FACTUAL AND PROCEDURAL BACKGROUND

I. Factual background

A. The murder of Miguel Duarte

Ramon Montes and Tamayo lived in El Monte. The men knew each other, but in October 2012 they argued over Tamayo's contact with Montes's sister, and Tamayo told Montes that he was going to "get" Montes "on the streets." Less than a week later, Tamayo punched Montes, "bust[ing]" Montes's lip.

Montes told his friend, Miguel Duarte, about the fight with Tamayo. Duarte got mad, but Montes told Duarte to let it go, because Duarte was a member of a Pomona gang (although Duarte lived in El Monte) and Tamayo was an El Monte Flores gang member. If Duarte did something, Montes was afraid Duarte would "get more people against [Duarte]."

On October 27, 2012, Montes and Duarte were with Fernandez Ortiz at a party in Montes's apartment complex. While they were outside at approximately 5:00 or 6:00 p.m., Tamayo passed by on a bicycle and Duarte called to him. Duarte told Tamayo that Montes was his friend or brother and that Tamayo had messed up by hitting Montes, so " 'we're gonna fight' " or " 'get down.' " Duarte and Tamayo then had a fist fight, which, according to Montes, nobody won; it was an "even fight." After, Duarte and Tamayo "squashed it" and went their separate ways. To Montes, it seemed that whatever problems Duarte and Tamayo had were done. Montes went inside.

Although Montes left, Ortiz stayed and Angel Sanches joined him. Duarte was with them, but he left. After some time passed, Duarte returned, looking, according to Ortiz, tired and agitated from running. According to Sanches, Duarte's face was "beat up a little bit." Thinking that Duarte was being followed, Sanches hid him. Sanches asked Duarte if he was all right, and Duarte said he was, but Duarte also said "Sergio" had stabbed him in the back on Dodson Street. After about 30 minutes, someone called a taxi to take Duarte to the hospital, where he died from a stab wound to the back two days later on October 30, 2012.

Explore the material =>
[1] From the factual background on Miguel Duarte's murder, pull out everything from "Although Montes left, Ortiz" down to "October 30, 2012.".
[2] According to the factual background on Miguel Duarte's murder, why did Montes tell Duarte to let the fight with Tamayo go? Answer in one to three sentences.
[3] Carry on the factual background of Miguel Duarte's murder from its last sentence.

Exercise data =>
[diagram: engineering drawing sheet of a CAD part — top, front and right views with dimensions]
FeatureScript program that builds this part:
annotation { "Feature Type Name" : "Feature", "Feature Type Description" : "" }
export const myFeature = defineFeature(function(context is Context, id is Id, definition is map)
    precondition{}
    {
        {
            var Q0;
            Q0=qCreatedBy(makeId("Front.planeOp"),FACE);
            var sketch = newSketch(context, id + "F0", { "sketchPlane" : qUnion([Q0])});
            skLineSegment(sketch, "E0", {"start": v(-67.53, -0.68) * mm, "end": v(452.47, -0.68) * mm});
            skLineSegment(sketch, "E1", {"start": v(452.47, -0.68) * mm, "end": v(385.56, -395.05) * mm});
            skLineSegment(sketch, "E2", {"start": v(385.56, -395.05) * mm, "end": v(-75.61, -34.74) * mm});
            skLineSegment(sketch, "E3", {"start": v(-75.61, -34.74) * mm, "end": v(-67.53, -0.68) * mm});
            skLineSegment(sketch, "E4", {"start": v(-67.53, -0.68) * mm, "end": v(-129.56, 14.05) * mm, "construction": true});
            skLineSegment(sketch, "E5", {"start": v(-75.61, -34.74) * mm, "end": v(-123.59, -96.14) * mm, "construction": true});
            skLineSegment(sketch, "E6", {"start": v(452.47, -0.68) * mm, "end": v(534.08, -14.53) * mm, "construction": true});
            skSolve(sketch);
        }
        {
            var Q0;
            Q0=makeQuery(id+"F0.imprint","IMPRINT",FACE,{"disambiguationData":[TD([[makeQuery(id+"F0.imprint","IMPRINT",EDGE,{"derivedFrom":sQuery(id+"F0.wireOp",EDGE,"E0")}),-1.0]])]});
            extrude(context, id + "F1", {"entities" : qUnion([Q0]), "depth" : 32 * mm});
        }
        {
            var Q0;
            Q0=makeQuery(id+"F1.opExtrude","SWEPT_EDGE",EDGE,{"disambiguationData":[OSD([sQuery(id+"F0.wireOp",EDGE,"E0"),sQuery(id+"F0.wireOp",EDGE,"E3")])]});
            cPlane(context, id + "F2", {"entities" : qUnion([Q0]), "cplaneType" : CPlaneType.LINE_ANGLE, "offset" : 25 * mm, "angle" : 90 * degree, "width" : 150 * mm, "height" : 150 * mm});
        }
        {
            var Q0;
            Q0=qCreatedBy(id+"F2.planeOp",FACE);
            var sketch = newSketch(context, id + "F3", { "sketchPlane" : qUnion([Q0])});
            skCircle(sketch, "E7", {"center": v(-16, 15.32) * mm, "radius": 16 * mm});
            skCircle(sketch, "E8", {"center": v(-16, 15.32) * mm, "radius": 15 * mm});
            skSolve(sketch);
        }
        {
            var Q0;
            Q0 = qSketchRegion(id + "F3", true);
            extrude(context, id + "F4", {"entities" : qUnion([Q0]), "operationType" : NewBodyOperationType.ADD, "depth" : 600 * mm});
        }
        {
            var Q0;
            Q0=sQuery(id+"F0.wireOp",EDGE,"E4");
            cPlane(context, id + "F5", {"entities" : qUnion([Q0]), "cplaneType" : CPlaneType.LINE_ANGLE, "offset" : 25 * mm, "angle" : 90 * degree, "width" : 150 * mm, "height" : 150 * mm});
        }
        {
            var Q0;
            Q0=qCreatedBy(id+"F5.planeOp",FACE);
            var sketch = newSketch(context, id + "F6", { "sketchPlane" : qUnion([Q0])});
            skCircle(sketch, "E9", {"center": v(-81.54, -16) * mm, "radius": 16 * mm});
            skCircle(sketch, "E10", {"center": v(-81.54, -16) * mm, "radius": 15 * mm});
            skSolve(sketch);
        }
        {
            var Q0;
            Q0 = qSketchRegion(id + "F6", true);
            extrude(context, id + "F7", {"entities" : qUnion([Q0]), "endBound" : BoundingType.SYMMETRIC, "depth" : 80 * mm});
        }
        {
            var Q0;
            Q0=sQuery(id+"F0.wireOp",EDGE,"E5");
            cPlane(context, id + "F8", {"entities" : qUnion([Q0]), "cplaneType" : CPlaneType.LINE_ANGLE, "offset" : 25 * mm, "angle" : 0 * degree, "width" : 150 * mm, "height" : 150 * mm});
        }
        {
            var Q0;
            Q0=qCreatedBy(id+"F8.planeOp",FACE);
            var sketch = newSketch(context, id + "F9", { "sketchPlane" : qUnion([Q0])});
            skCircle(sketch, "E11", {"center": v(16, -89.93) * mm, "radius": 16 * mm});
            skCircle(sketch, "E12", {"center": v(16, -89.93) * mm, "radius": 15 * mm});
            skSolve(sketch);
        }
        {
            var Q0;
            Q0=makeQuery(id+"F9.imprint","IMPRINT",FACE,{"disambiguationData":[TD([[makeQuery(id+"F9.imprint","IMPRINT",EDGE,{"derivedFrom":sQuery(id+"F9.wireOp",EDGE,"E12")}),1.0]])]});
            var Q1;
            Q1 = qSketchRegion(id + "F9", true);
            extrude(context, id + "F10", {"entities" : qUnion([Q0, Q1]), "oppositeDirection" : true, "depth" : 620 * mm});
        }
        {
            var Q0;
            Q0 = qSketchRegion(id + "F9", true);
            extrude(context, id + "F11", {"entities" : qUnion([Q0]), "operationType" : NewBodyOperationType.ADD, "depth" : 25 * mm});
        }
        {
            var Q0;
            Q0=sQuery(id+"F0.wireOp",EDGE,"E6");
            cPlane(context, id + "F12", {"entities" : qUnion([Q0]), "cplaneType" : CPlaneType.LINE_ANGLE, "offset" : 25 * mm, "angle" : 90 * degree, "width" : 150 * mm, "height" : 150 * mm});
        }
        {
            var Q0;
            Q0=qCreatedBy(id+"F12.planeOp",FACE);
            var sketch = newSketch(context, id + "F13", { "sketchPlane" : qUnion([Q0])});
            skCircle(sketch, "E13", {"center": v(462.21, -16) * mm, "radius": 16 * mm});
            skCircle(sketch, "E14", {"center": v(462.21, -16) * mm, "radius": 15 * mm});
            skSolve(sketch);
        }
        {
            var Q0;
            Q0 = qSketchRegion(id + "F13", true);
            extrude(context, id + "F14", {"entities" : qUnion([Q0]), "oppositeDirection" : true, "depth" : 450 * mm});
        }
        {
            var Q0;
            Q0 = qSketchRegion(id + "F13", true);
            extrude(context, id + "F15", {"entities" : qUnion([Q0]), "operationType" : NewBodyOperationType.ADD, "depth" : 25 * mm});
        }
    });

Results in order =>
[1]
Although Montes left, Ortiz stayed and Angel Sanches joined him. Duarte was with them, but he left. After some time passed, Duarte returned, looking, according to Ortiz, tired and agitated from running. According to Sanches, Duarte's face was "beat up a little bit." Thinking that Duarte was being followed, Sanches hid him. Sanches asked Duarte if he was all right, and Duarte said he was, but Duarte also said "Sergio" had stabbed him in the back on Dodson Street. After about 30 minutes, someone called a taxi to take Duarte to the hospital, where he died from a stab wound to the back two days later on October 30, 2012.

[2] Montes told Duarte to let it go because Duarte belonged to a Pomona gang and Tamayo was an El Monte Flores gang member. Montes was afraid that if Duarte did something, Duarte would "get more people against" him.

[3]
While hospitalized, Duarte told officers a different story. He said that two people wearing hoodies approached him, one from the front and one from behind. He was stabbed from behind, and then he called a taxi from a pay phone. The investigating officer, Detective Ralph Batres, offered an explanation for the inconsistencies between Duarte's stories: when Duarte told officers the story about two people approaching him, Duarte thought he was going to live, so "he wasn't gonna tell 'em, you know, what happened. He's gonna give 'em . . . some bologna story, and then he's gonna tell his friends what really happened."

Estela Haro witnessed some of these events. At about midnight or 1:00 a.m., she was outside her apartment on Dodson, near where the party had been. Duarte, to whom Haro was related, came by and asked to see Haro's father. Haro told Duarte that her father was sleeping, so Duarte left. Later, she heard two men arguing. Walking toward the commotion, she saw Tamayo and Duarte fighting. Tamayo took out a knife, opening and pointing it at Duarte. Tamayo told Duarte to leave, and Duarte looked scared. Duarte ran and Tamayo got on his bike and pursued Duarte. About 10 minutes later, Tamayo returned and told everyone to leave.

When interviewed by police, Haro initially omitted the detail about the knife because she was afraid.

B. Gang evidence

Detective Ralph Batres of the El Monte Police Department testified for the People as a gang expert. "Through the case," Detective Batres learned that the victim, Duarte, was a member of Happy Homes "or some other gang." Tamayo, however, is a member of the El Monte Flores gang. The gang claims the City of El Monte as its territory and has approximately 800 members. The gang engages in armed robberies, stabbings, assaults with a deadly weapon, weapon possession, drug sales, "major crimes," and "once in a while you get a murder."

He also investigated the murder.

The detective did not "know" Ortiz "as a gang member" and was unsure if Sanches was a gang member.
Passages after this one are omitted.